Count the lines below that contain the word "neck", and give only that number.
──────── THE INPUT
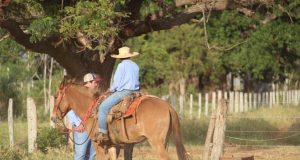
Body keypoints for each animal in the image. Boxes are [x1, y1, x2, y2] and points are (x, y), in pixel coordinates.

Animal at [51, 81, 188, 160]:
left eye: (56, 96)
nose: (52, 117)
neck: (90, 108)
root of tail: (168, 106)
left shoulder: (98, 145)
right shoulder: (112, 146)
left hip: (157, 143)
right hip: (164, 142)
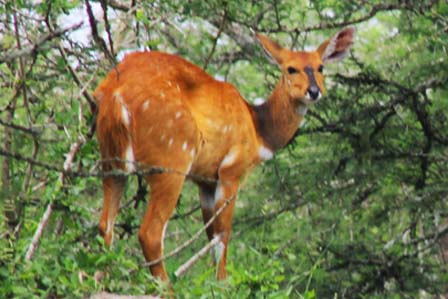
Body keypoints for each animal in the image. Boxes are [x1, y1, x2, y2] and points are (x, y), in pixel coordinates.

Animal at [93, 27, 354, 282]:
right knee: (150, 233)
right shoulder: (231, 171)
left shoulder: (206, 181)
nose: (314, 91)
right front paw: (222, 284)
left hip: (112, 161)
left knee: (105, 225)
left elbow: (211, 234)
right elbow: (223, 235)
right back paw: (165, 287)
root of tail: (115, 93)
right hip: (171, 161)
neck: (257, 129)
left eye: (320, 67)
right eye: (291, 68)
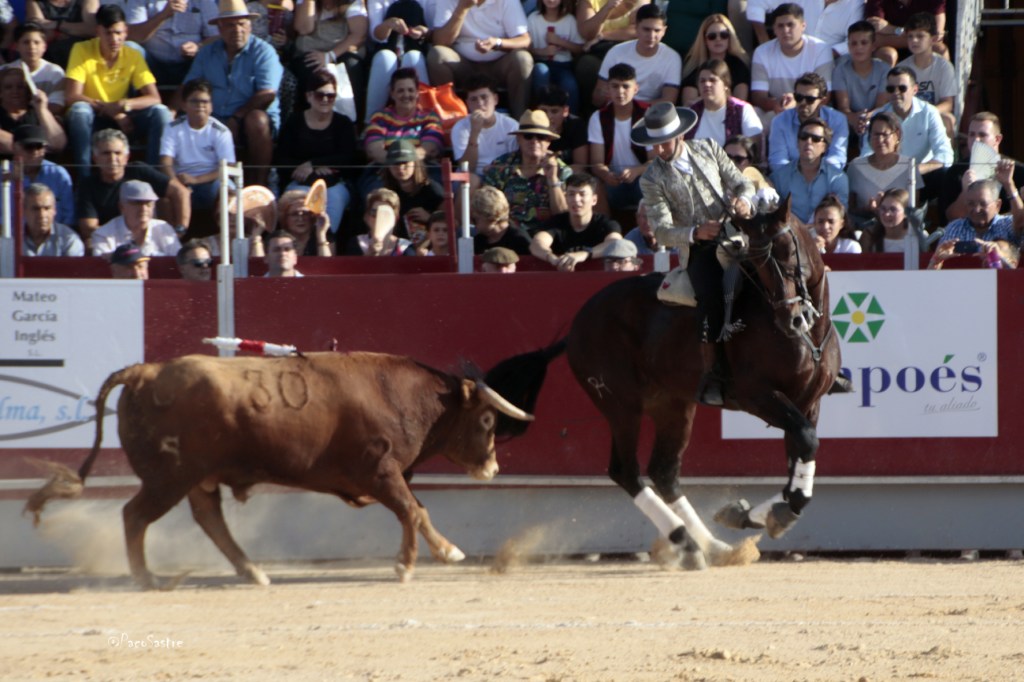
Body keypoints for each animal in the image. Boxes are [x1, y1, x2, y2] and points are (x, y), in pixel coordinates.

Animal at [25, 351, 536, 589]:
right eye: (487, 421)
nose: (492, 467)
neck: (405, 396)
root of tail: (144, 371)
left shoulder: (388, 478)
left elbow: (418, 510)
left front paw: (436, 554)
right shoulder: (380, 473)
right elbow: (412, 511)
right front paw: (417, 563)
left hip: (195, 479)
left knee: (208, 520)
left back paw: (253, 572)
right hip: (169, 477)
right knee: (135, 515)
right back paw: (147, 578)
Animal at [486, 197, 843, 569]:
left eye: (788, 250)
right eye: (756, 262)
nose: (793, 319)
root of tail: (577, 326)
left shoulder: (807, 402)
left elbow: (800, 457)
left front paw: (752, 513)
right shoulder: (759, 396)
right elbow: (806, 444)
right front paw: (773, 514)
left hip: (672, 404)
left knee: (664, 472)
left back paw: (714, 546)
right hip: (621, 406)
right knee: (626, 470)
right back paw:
────────────────
──────── THE INPUT
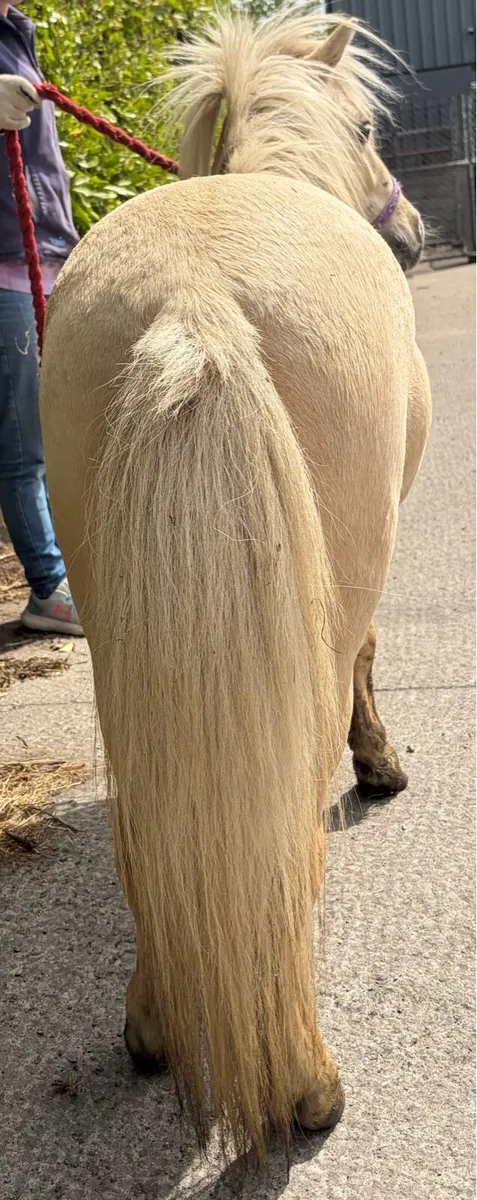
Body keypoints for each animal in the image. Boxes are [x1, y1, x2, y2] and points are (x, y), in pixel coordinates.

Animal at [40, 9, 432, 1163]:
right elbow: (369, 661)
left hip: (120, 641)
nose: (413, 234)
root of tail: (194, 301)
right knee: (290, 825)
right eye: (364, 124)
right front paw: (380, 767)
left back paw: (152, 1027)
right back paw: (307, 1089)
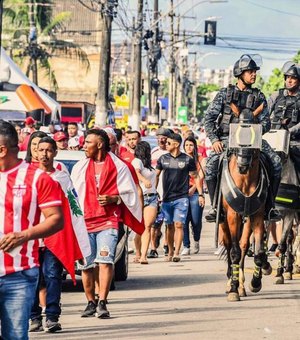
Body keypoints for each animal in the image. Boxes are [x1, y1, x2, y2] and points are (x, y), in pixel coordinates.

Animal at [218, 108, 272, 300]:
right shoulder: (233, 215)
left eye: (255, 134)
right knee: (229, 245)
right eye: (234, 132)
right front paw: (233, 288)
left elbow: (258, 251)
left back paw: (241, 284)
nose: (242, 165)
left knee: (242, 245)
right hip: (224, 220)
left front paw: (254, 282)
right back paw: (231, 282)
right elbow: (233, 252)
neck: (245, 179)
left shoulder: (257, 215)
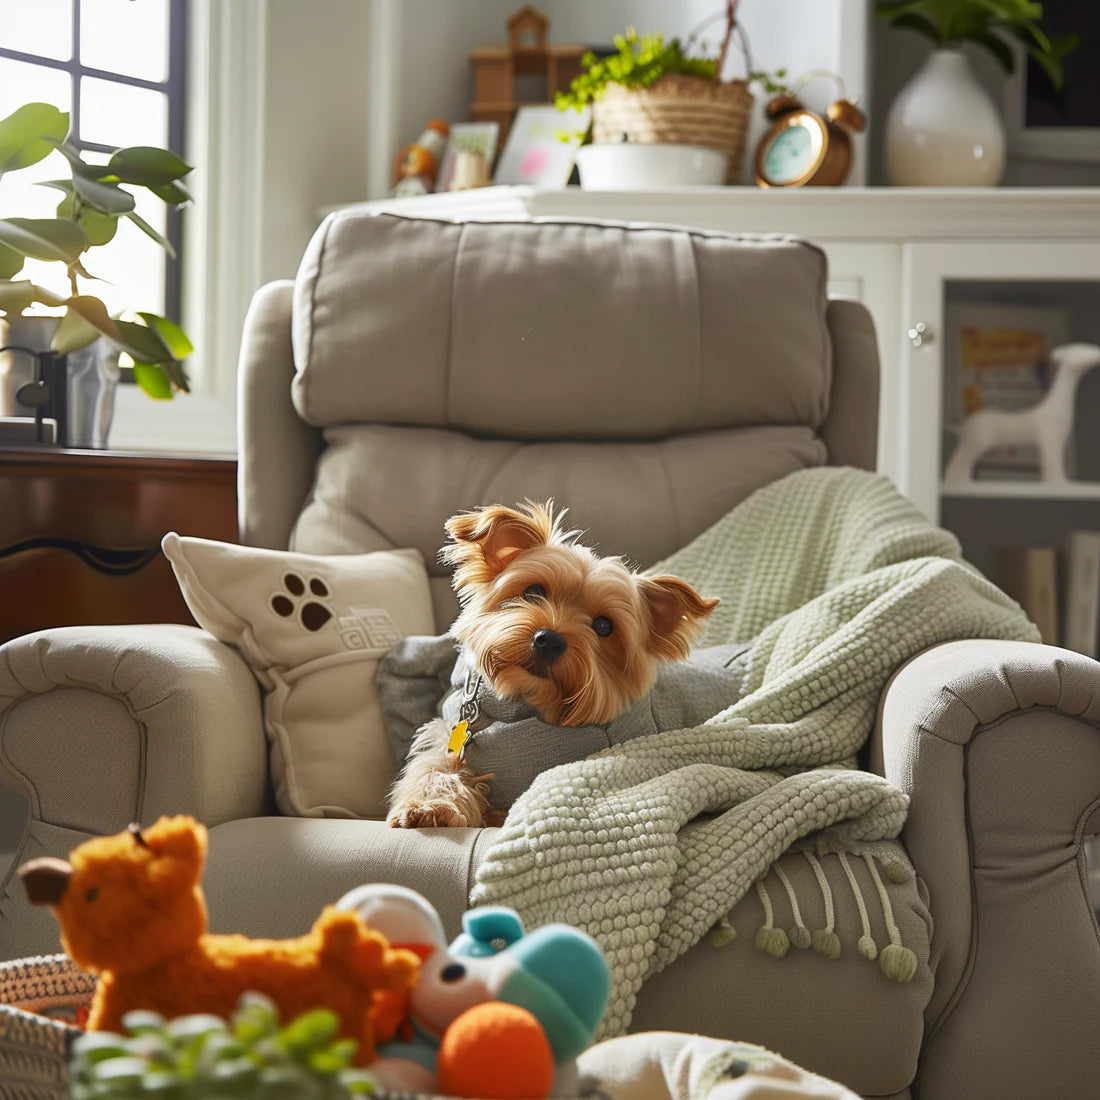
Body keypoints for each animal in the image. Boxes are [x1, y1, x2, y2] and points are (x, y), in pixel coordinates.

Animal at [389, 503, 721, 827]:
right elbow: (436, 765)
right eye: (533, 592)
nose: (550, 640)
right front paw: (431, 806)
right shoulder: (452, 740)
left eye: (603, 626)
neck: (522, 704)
────────────────
──────── THE INPUT
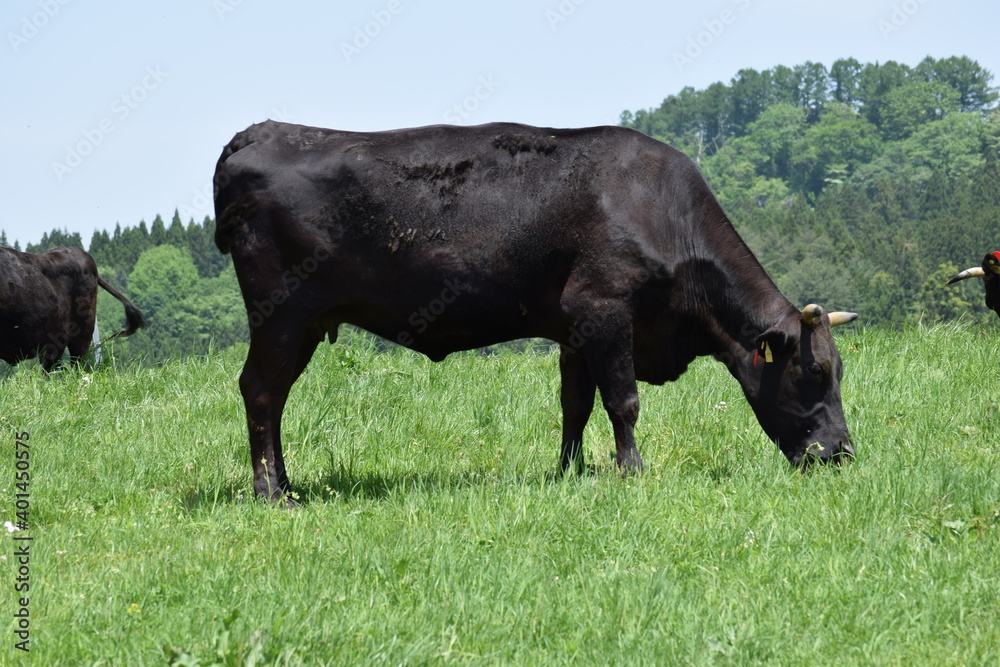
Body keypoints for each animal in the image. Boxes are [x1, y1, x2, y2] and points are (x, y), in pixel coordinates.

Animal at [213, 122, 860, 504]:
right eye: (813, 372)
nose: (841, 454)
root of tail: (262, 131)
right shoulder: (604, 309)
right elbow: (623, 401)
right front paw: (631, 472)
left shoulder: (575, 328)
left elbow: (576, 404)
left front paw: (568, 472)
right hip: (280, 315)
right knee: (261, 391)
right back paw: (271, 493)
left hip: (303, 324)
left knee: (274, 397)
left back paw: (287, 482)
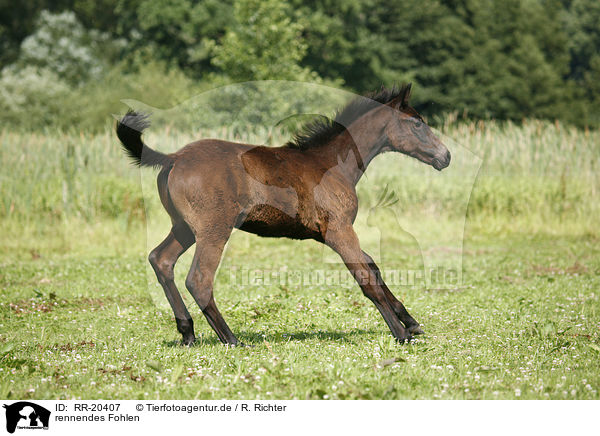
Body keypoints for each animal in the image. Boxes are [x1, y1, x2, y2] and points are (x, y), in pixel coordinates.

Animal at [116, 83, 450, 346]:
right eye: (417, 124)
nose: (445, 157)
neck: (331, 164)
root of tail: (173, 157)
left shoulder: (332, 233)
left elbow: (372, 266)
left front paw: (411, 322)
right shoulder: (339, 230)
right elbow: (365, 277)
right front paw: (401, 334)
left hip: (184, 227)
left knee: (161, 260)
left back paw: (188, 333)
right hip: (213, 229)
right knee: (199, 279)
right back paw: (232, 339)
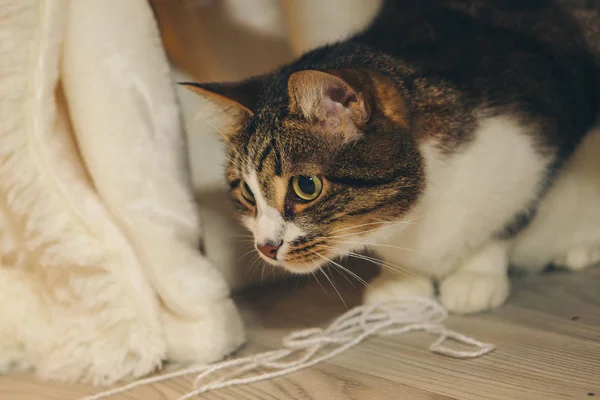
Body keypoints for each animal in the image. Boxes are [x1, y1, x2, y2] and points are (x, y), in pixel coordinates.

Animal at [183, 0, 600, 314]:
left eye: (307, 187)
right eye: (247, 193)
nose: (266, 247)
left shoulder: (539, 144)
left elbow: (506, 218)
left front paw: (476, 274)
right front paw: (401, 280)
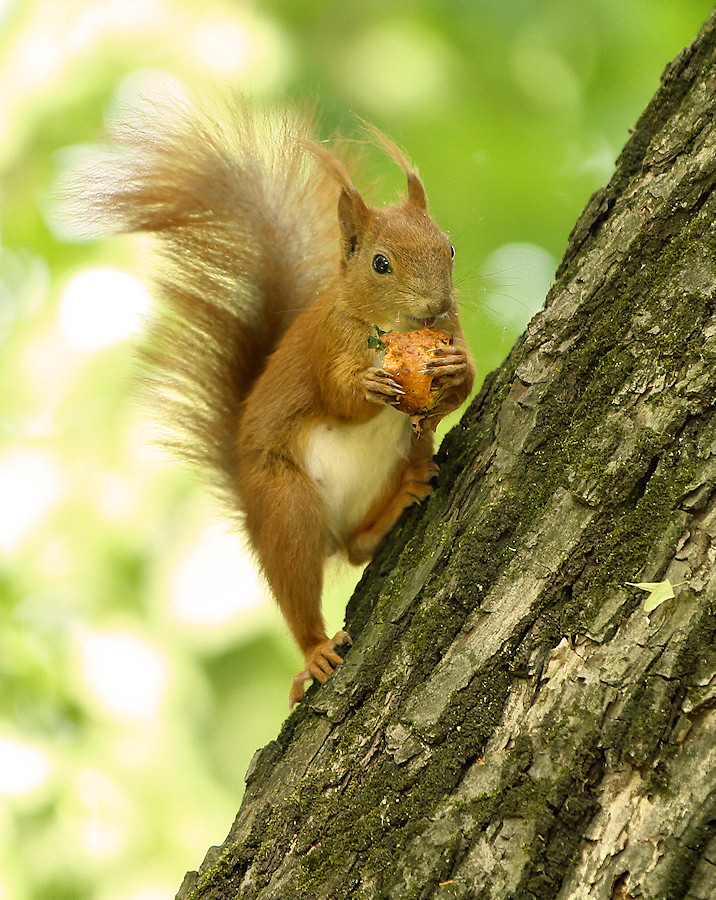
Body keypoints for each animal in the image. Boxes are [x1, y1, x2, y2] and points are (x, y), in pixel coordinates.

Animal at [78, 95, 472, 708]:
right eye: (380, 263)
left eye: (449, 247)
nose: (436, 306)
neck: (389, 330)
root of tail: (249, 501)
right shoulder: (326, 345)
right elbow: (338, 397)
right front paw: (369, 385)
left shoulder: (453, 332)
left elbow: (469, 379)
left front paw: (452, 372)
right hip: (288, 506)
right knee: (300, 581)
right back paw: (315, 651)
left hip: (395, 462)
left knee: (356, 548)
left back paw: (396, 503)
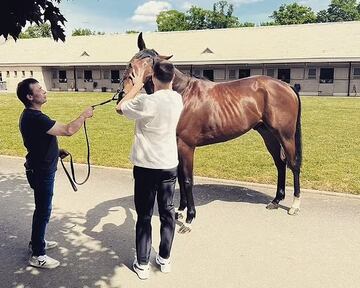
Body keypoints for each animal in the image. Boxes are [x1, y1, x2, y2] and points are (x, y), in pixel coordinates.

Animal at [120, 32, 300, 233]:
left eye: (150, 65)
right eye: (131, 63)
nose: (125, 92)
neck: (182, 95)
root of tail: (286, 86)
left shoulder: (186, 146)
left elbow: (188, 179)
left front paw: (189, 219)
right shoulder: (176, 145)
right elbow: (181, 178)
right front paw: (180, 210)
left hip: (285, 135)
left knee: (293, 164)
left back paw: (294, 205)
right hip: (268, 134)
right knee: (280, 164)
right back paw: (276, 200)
────────────────
REPLY TO THE EXERCISE: 8